Thursday, February 18, 2010

The skull of the bird

Like many of our metaphors and phrases about animals, “bird brain” is just plain stupid, formed in ignorance and arrogance. In fact, birds are relatively large-brained for their body mass -- more so than reptiles, for instance. Some have impressive spatial memory for food caches. Some can figure out lab puzzles that baffle even mammals. Some use tools. Some can learn new skills from observation. And the passerines, the perching, singing birds, certainly sing better than I do.

That said, of course, the bird brain is physically small. This is a life-sized cast of a hummingbird skull. It’s an inch long. I saw my first hummingbird in the Midwest, and at first I thought I was looking at a large bug. I wasn’t paying attention to birds then, but I was still intrigued.

The corvids -- crows, ravens, jays, nutcrackers -- are usually considered the smartest of the birds. This gunmetal crow skull is life-sized at just over 3 inches long. (The bleached-out sinuous curve it's posing on is an antler I found in New Jersey.)I, personally, love crows and ravens. NYC has finally recovered from the first wave of West Nile Fever, which hit crows hard; I now almost always see a couple or more (a lone crow is nearly oxymoronic) when I’m out. (Like the paranoid Cold Warriors of yore, I always have my eye on the sky.) The birds are co-evolving with us, taking to the world's cities and our garbage. (Lyanda Haupt's book Crow Planet discuses this paradox.)

Ravens haven’t come into the city, but who knows, with coyotes advancing down from Westchester into the Inner Borough -- as I like to call overly self-important Manhattan -- the big burly ravens may come down, too.

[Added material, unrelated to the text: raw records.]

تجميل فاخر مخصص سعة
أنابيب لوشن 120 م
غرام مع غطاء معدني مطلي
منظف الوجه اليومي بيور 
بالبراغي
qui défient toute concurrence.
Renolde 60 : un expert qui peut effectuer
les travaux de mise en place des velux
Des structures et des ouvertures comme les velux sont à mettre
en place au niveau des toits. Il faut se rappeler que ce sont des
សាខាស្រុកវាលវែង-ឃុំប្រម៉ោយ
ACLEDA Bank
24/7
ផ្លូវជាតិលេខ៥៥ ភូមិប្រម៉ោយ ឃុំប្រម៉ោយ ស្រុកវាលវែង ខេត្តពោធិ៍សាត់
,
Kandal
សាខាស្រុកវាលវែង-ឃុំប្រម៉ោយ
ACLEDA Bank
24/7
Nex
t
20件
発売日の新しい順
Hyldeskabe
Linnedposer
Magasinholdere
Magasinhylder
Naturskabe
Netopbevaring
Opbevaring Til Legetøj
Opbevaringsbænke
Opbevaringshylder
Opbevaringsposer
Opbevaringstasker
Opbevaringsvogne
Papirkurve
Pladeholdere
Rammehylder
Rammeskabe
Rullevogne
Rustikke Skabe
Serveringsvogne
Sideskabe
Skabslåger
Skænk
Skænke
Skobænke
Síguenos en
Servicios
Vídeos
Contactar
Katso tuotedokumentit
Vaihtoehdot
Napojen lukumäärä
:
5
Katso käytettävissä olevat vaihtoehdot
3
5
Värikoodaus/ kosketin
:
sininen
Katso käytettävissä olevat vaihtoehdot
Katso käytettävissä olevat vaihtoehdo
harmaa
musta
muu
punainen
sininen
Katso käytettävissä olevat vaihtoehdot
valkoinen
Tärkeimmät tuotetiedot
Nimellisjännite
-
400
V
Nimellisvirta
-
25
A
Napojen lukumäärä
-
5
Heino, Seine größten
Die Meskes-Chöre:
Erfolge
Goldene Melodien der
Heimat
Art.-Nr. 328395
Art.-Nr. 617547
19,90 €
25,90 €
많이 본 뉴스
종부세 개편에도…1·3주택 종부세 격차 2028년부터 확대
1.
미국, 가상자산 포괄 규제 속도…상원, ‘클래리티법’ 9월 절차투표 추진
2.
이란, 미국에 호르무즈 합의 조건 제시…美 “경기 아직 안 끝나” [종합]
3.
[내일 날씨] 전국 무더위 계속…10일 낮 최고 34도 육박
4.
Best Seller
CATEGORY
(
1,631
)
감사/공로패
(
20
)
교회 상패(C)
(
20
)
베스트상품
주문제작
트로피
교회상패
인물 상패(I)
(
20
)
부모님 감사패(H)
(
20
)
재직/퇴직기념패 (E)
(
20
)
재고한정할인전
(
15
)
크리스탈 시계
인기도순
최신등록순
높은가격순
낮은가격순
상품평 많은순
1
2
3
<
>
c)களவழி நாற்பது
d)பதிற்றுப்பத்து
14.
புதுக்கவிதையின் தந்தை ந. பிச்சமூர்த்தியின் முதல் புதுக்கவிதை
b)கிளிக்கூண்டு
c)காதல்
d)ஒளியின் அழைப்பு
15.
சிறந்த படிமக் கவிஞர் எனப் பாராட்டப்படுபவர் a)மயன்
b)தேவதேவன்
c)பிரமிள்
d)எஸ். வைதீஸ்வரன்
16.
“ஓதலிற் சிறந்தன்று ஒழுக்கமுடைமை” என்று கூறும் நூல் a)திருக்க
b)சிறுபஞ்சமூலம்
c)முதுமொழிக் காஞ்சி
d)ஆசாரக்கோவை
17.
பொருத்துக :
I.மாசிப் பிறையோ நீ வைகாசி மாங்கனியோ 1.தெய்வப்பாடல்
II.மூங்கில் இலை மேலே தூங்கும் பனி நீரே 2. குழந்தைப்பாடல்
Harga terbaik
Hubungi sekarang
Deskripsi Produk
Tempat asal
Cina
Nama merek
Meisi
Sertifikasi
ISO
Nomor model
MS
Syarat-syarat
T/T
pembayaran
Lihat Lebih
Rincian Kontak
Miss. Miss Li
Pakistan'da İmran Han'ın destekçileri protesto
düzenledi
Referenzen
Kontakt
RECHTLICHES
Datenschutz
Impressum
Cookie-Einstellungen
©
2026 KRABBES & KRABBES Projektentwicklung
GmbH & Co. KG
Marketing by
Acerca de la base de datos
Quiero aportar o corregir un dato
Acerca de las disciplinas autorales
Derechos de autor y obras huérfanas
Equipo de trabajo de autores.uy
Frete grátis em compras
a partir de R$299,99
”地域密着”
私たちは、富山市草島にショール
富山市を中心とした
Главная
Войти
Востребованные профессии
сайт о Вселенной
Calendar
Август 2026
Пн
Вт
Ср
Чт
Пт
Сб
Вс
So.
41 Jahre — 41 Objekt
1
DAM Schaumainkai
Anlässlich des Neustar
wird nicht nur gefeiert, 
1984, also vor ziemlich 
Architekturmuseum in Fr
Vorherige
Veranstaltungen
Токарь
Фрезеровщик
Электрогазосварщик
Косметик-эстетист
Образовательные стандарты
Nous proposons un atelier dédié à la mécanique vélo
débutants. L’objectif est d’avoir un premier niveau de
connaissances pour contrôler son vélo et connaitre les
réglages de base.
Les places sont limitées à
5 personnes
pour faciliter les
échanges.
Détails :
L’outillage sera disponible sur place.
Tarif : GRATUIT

I heard my first raven before I ever saw one: up at Bear Mountain. In the distance, that deep, distinctive croak, sometimes rendered as "cr-r-ruck or prruk" (Peterson) or "brronk" (Sibley). Then I saw them, at eye-level, on Mt. Tam, north of San Francisco. In northern Scotland, we’d just discovered a washed out raven’s nest up on a steep hillside, when around the ridgeside came a loud, excited family of five, owning the air -- the nest had lasted through fledging. Most recently I saw and heard them upstate in the Shawangunks. I always find them thrilling.

Both pieces of jewelry above were crafted by Blue Bayer, who obviously does some lovely work with metal.

4 comments:

Out Walking the Dog said...

I'm with you on the corvids -- LOVE them. Very smart, too. I'm intrigued with many of the easily dismissed "weedy, pesty" animal species that, like us, adapt to live just about anywhere and eat just about anything. Raccoons, coyotes, pigeons, crows, etc.

Inner borough, eh? Hmmm. I'll have to think about that

--Out walking the dog

Steve O. said...

I'm reading Crow Planet now myself. Lovely book.

Needless to say, I'm looking hard for the crows around Grand Army Plaza, but haven't seen any yet. Maybe I'm just looking too hard. Where you usually see them?

Matthew said...

You're more likely to hear them first. If the Prospect Park Lake is still icy, there's a good chance of seeing them on the ice.

Steve O. said...

That's what I thought too -- how could I miss their cawing? But I can't recall ever hearing crows in Brooklyn. (I probably just tuned them out.)

Maybe I'll get into the park this weekend, thanks.